Par Julie Peh
Depuis plusieurs semaines, le scénario semblait écrit d’avance. Les principaux rivaux du chef de l’État avaient été disqualifiés, les grandes figures de l’opposition marginalisées. Le jour du scrutin, la participation n’a guère dépassé 50 %, signe d’un électorat plus résigné que mobilisé.

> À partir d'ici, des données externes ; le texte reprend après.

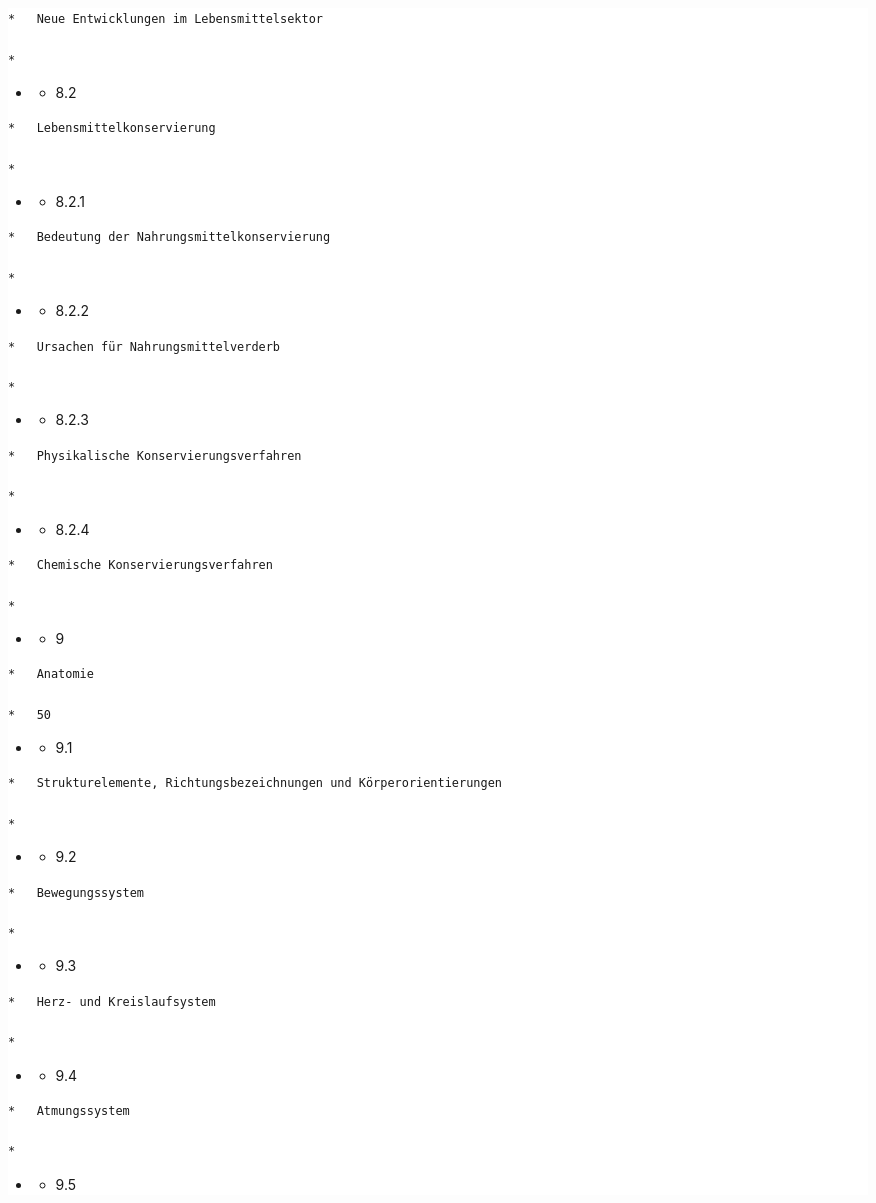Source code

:     *   Neue Entwicklungen im Lebensmittelsektor

    *

*    *   8.2

    *   Lebensmittelkonservierung

    *

*    *   8.2.1

    *   Bedeutung der Nahrungsmittelkonservierung

    *

*    *   8.2.2

    *   Ursachen für Nahrungsmittelverderb

    *

*    *   8.2.3

    *   Physikalische Konservierungsverfahren

    *

*    *   8.2.4

    *   Chemische Konservierungsverfahren

    *

*    *   9

    *   Anatomie

    *   50


*    *   9.1

    *   Strukturelemente, Richtungsbezeichnungen und Körperorientierungen

    *

*    *   9.2

    *   Bewegungssystem

    *

*    *   9.3

    *   Herz- und Kreislaufsystem

    *

*    *   9.4

    *   Atmungssystem

    *

*    *   9.5
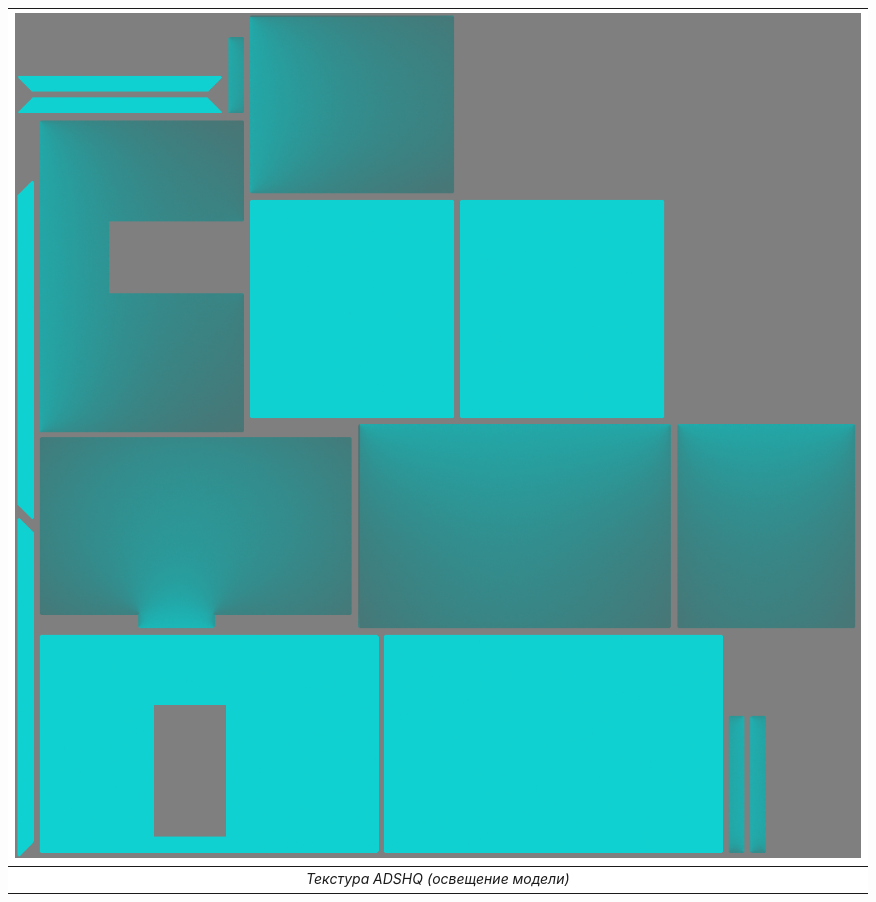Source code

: | ![Текстура ADSHQ](/assets/img/multimat_8.png "Текстура ADSHQ") | 
|:--:| 
| *Текстура ADSHQ (освещение модели)* |
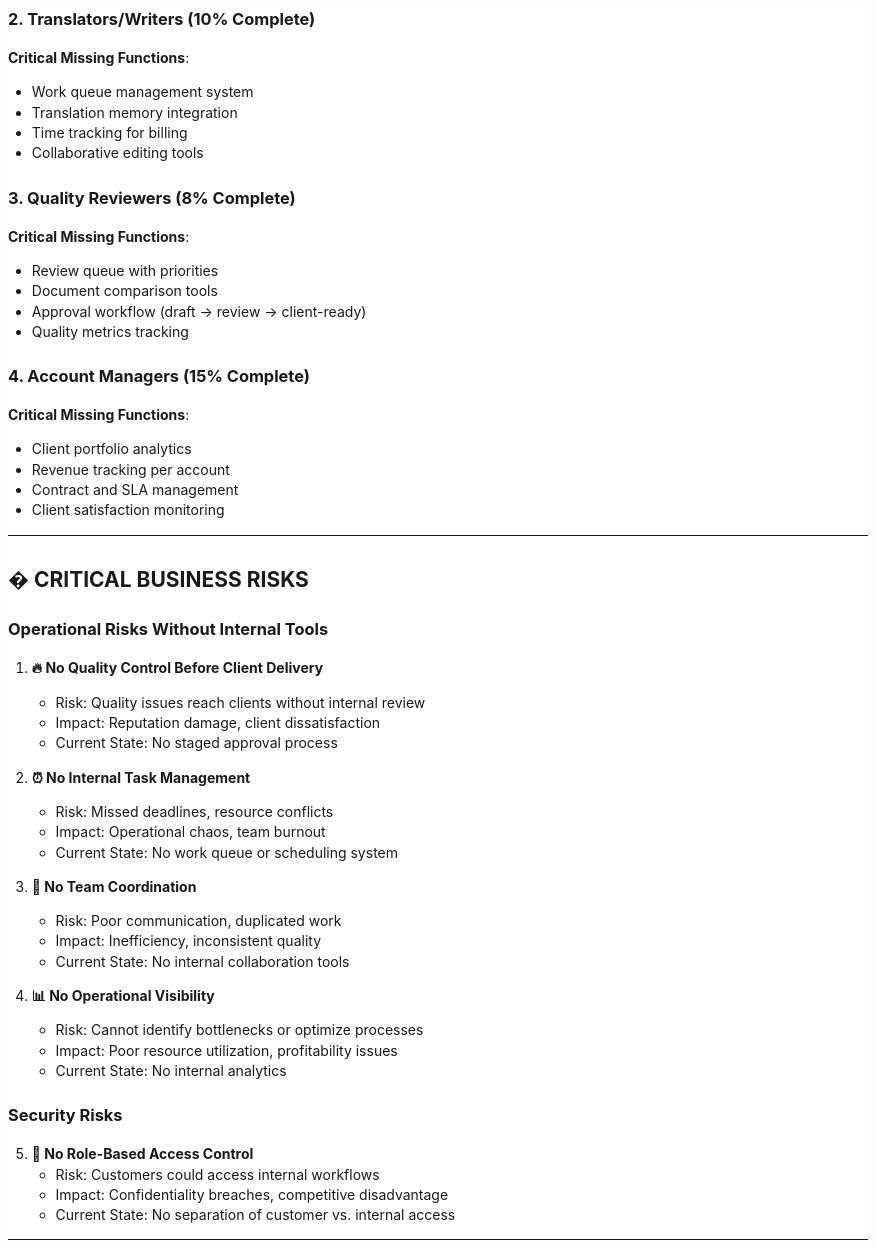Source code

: ### **2. Translators/Writers** (10% Complete)
**Critical Missing Functions**:
- Work queue management system
- Translation memory integration
- Time tracking for billing
- Collaborative editing tools

### **3. Quality Reviewers** (8% Complete)
**Critical Missing Functions**:
- Review queue with priorities
- Document comparison tools
- Approval workflow (draft → review → client-ready)
- Quality metrics tracking

### **4. Account Managers** (15% Complete)
**Critical Missing Functions**:
- Client portfolio analytics
- Revenue tracking per account
- Contract and SLA management
- Client satisfaction monitoring

---

## � **CRITICAL BUSINESS RISKS**

### **Operational Risks Without Internal Tools**
1. **🔥 No Quality Control Before Client Delivery**
   - Risk: Quality issues reach clients without internal review
   - Impact: Reputation damage, client dissatisfaction
   - Current State: No staged approval process

2. **⏰ No Internal Task Management**
   - Risk: Missed deadlines, resource conflicts
   - Impact: Operational chaos, team burnout
   - Current State: No work queue or scheduling system

3. **👥 No Team Coordination**
   - Risk: Poor communication, duplicated work
   - Impact: Inefficiency, inconsistent quality
   - Current State: No internal collaboration tools

4. **📊 No Operational Visibility**
   - Risk: Cannot identify bottlenecks or optimize processes
   - Impact: Poor resource utilization, profitability issues
   - Current State: No internal analytics

### **Security Risks**
5. **🔐 No Role-Based Access Control**
   - Risk: Customers could access internal workflows
   - Impact: Confidentiality breaches, competitive disadvantage
   - Current State: No separation of customer vs. internal access

---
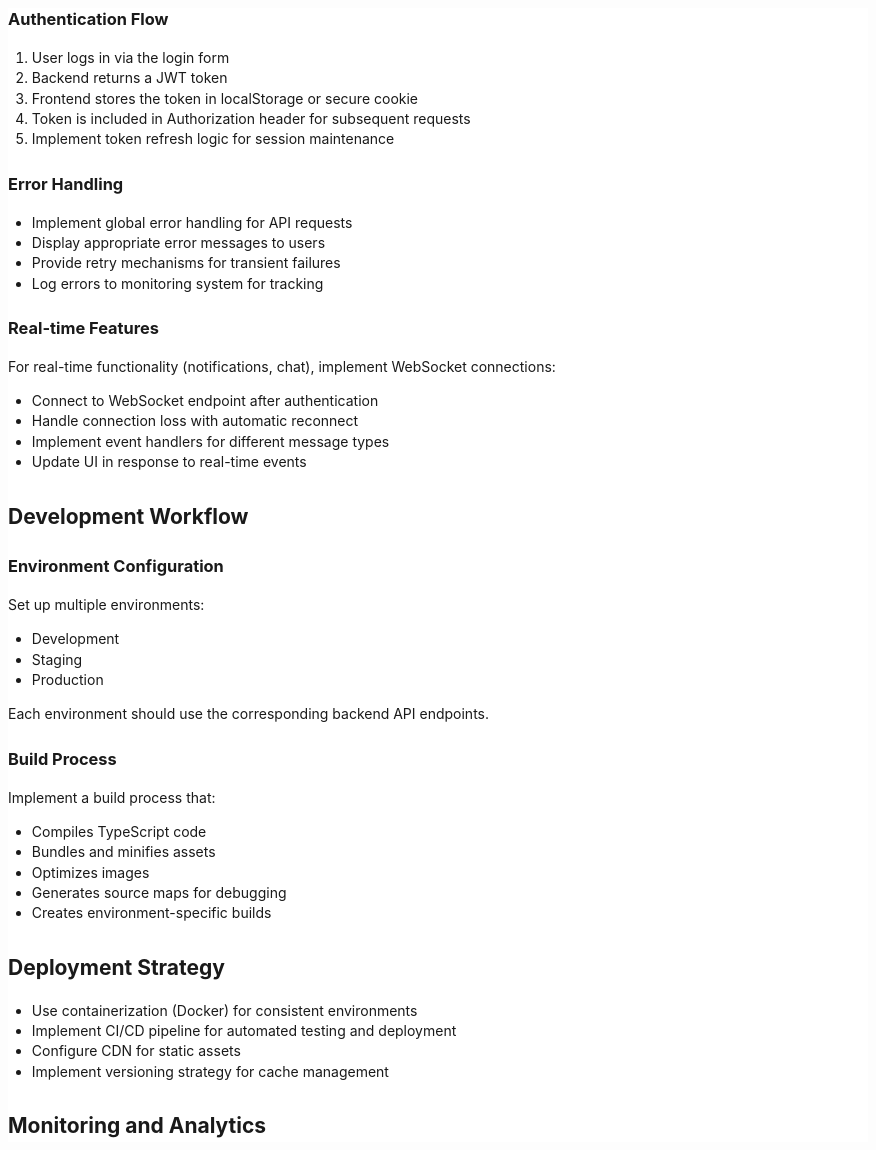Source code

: ### Authentication Flow

1. User logs in via the login form
2. Backend returns a JWT token
3. Frontend stores the token in localStorage or secure cookie
4. Token is included in Authorization header for subsequent requests
5. Implement token refresh logic for session maintenance

### Error Handling

- Implement global error handling for API requests
- Display appropriate error messages to users
- Provide retry mechanisms for transient failures
- Log errors to monitoring system for tracking

### Real-time Features

For real-time functionality (notifications, chat), implement WebSocket connections:

- Connect to WebSocket endpoint after authentication
- Handle connection loss with automatic reconnect
- Implement event handlers for different message types
- Update UI in response to real-time events

## Development Workflow

### Environment Configuration

Set up multiple environments:
- Development
- Staging
- Production

Each environment should use the corresponding backend API endpoints.

### Build Process

Implement a build process that:
- Compiles TypeScript code
- Bundles and minifies assets
- Optimizes images
- Generates source maps for debugging
- Creates environment-specific builds

## Deployment Strategy

- Use containerization (Docker) for consistent environments
- Implement CI/CD pipeline for automated testing and deployment
- Configure CDN for static assets
- Implement versioning strategy for cache management

## Monitoring and Analytics

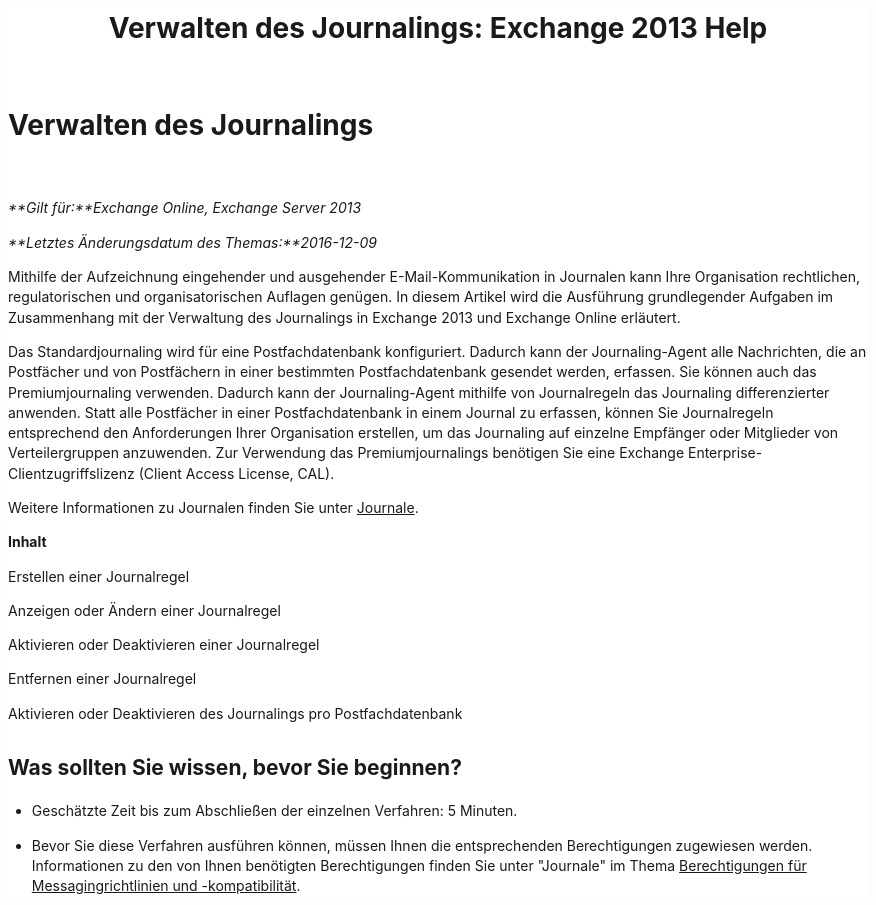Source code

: ﻿---
title: 'Verwalten des Journalings: Exchange 2013 Help'
TOCTitle: Verwalten des Journalings
ms:assetid: d517f27e-f80a-4a06-988c-cbbf981c701d
ms:mtpsurl: https://technet.microsoft.com/de-de/library/JJ651670(v=EXCHG.150)
ms:contentKeyID: 50476798
ms.date: 04/24/2018
mtps_version: v=EXCHG.150
ms.translationtype: HT
---

# Verwalten des Journalings

 

_**Gilt für:**Exchange Online, Exchange Server 2013_

_**Letztes Änderungsdatum des Themas:**2016-12-09_

Mithilfe der Aufzeichnung eingehender und ausgehender E-Mail-Kommunikation in Journalen kann Ihre Organisation rechtlichen, regulatorischen und organisatorischen Auflagen genügen. In diesem Artikel wird die Ausführung grundlegender Aufgaben im Zusammenhang mit der Verwaltung des Journalings in Exchange 2013 und Exchange Online erläutert.

Das Standardjournaling wird für eine Postfachdatenbank konfiguriert. Dadurch kann der Journaling-Agent alle Nachrichten, die an Postfächer und von Postfächern in einer bestimmten Postfachdatenbank gesendet werden, erfassen. Sie können auch das Premiumjournaling verwenden. Dadurch kann der Journaling-Agent mithilfe von Journalregeln das Journaling differenzierter anwenden. Statt alle Postfächer in einer Postfachdatenbank in einem Journal zu erfassen, können Sie Journalregeln entsprechend den Anforderungen Ihrer Organisation erstellen, um das Journaling auf einzelne Empfänger oder Mitglieder von Verteilergruppen anzuwenden. Zur Verwendung das Premiumjournalings benötigen Sie eine Exchange Enterprise-Clientzugriffslizenz (Client Access License, CAL).

Weitere Informationen zu Journalen finden Sie unter [Journale](journaling-exchange-2013-help.md).

**Inhalt**

Erstellen einer Journalregel

Anzeigen oder Ändern einer Journalregel

Aktivieren oder Deaktivieren einer Journalregel

Entfernen einer Journalregel

Aktivieren oder Deaktivieren des Journalings pro Postfachdatenbank

## Was sollten Sie wissen, bevor Sie beginnen?

  - Geschätzte Zeit bis zum Abschließen der einzelnen Verfahren: 5 Minuten.

  - Bevor Sie diese Verfahren ausführen können, müssen Ihnen die entsprechenden Berechtigungen zugewiesen werden. Informationen zu den von Ihnen benötigten Berechtigungen finden Sie unter "Journale" im Thema [Berechtigungen für Messagingrichtlinien und -kompatibilität](messaging-policy-and-compliance-permissions-exchange-2013-help.md).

Alassane Ouattara, au pouvoir depuis 2011, entame donc un quatrième mandat dans un climat où l’essentiel du débat politique s’est déplacé… hors des urnes. Pour ses partisans, cette victoire est celle de la continuité, de la stabilité, de la croissance retrouvée. Il faut reconnaître qu’en quinze ans, le pays a su se reconstruire, attirer les investisseurs, se présenter comme une locomotive économique régionale. Cette stabilité, célébrée par le pouvoir, est aussi devenue un argument pour verrouiller l’espace politique, affaiblir les contre-pouvoirs, réduire le pluralisme à un décor bien ordonné.
Un triomphe sans ferveur
89,77 % , un chiffre qui dit tout et son contraire. Tout, parce qu’il consacre l’homme fort d’Abidjan, incontesté dans les institutions. Son contraire, parce qu’il traduit aussi le vide autour de lui qui est celui de l’absence d’alternance, de contradiction, d’émulation démocratique.
Le plus frappant dans cette élection n’est pas la victoire, mais le silence qui l’a accompagnée. Pas d’euphorie populaire, peu de débats, peu de contestation audible comme si le pays avait fini par s’habituer à ce scénario répétitif où le suspense est banni d’avance. Dans les jours à venir, le Conseil constitutionnel confirmera sans doute les résultats. L’histoire récente de la Côte d’Ivoire enseigne que la paix ne se décrète pas, elle se partage. Et qu’aucune stabilité ne peut durer éternellement si elle n’est pas nourrie d’espérance et de renouveau.
Alassane Ouattara a gagné. Officiellement, brillamment, massivement. Mais dans le regard de beaucoup d’Ivoiriens, cette victoire ressemble moins à un nouveau départ qu’à un éternel recommencement. Un triomphe sans rival, sans ferveur et sans surprise , la victoire du silence démocratique.